El ornitorrinco, un relato corto

Ayer experimentaba una profunda sensación de melancolía, sin una comprensión clara de su causa. Durante una conversación con mi estimado colega mexicano, el Dr. Masao Yamamoto, las desgracias de nuestro trabajo en Radiología Intervencionista (RI) se convirtieron en el tema de discusión. De una manera bastante solemne, el Dr. Yamamoto trazó un paralelo entre IR y el peculiar ornitorrinco. Con una serenidad inquebrantable, hizo la comparación sin ofrecer más aclaraciones. Así, me encuentro contemplando la profundidad de sus palabras.

Los radiólogos intervencionistas, por la propia naturaleza de nuestro trabajo, encarnamos un objeto de estudio único. A pesar de llevar el título oficial de radiólogos, no nos dedicamos a las tareas convencionales de interpretación de radiografías, resonancias magnéticas o tomografías computarizadas. En cambio, nuestro ámbito de práctica se alinea más estrechamente con el de los cirujanos, pero carecemos de la capacitación integral y las calificaciones que poseen. Esta peculiar dicotomía, similar al ornitorrinco, nos distingue y evoca una sensación de intriga entre otros profesionales médicos. Si bien algunos pueden mirarnos con admiración o fascinación, nuestros esfuerzos residen constantemente en el ámbito de lo extraordinario.

Lamentablemente, nuestra identidad profesional sigue siendo un enigma para muchos. Los colegas a menudo nos perciben únicamente como expertos en imágenes médicas, sin tener en cuenta el hecho de que un 80% sustancial de los diagnósticos clínicos se realizan dentro del Departamento de Radiología. A pesar de ser médicos, quienes no reconocen la intrincada complejidad de nuestro campo especializado arrojan dudas sobre nuestro estado.

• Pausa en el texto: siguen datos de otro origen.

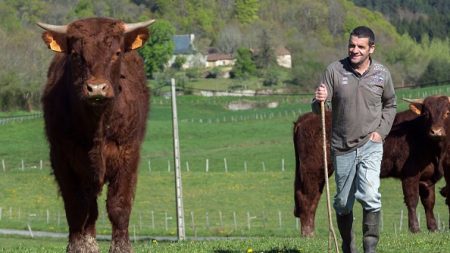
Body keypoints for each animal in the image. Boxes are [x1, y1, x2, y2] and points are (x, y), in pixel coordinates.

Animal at [37, 17, 153, 253]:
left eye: (117, 52)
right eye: (75, 54)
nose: (97, 88)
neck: (97, 125)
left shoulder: (128, 155)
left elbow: (119, 204)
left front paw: (121, 247)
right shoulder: (62, 157)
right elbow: (76, 205)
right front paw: (78, 246)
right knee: (88, 206)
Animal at [294, 95, 448, 237]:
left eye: (447, 112)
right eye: (426, 114)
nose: (436, 131)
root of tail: (305, 118)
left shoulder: (427, 178)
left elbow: (429, 202)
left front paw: (434, 228)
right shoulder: (409, 175)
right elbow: (412, 200)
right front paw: (415, 229)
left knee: (311, 197)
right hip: (313, 170)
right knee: (307, 196)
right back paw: (308, 233)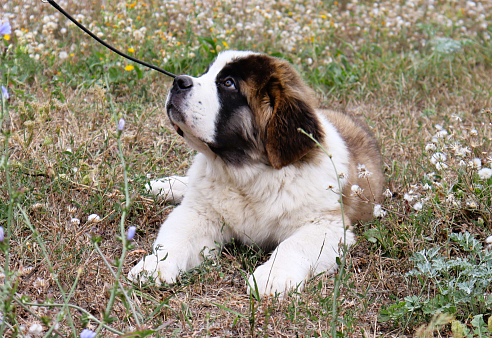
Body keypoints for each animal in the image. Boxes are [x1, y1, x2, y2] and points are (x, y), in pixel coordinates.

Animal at [128, 49, 384, 296]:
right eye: (206, 72)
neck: (247, 175)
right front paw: (156, 265)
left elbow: (292, 245)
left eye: (228, 83)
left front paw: (272, 276)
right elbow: (177, 236)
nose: (178, 81)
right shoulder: (200, 213)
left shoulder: (326, 225)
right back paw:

Las palabras de Miguel Ángel Asturias, el estimado antropólogo y escritor guatemalteco, resuenan profundamente en este contexto. “Los espejos son como la conciencia”, observó. “Uno se ve a sí mismo como es y como no es, porque quien se asoma al fondo del espejo se esfuerza por ocultar sus defectos y presentar una fachada más cómoda”. En el ámbito de la radiología intervencionista, la percepción personal por sí sola tiene poco peso. La validación y el reconocimiento que buscamos provienen predominantemente de las percepciones de nuestros pares y de la comunidad médica en general. Es su reconocimiento lo que nos otorga los privilegios y la estima propios de nuestra profesión.

No puedo pasar por alto la distinción entre radiología diagnóstica y radiología intervencionista. Mientras que los primeros han logrado trascender la noción despectiva de ser simplemente “fotógrafos médicos” a través de la perseverancia y las actividades académicas, los segundos, debido a varias razones, aún no han obtenido el reconocimiento y los privilegios que tanto merecen. Quizás, en retrospectiva, la comparación entre nuestra profesión y el encantador ornitorrinco fue equivocada. Sin embargo, un descubrimiento reciente compartido por la Dra. Samantha Hopkins de la Universidad de Oregón ofrece algo de consuelo. El ornitorrinco, un mamífero notable, representa uno de los pocos descendientes supervivientes de un antepasado que se separó de otros mamíferos hace unos asombrosos 166 millones de años. Además, tiene la distinción de tener la menor conexión con la especie humana entre todos los mamíferos. Tal conocimiento brinda consuelo, ya que mis preocupaciones anteriores con respecto a lucir un pico de pato y patas de nutria ahora parecen triviales e intrascendentes.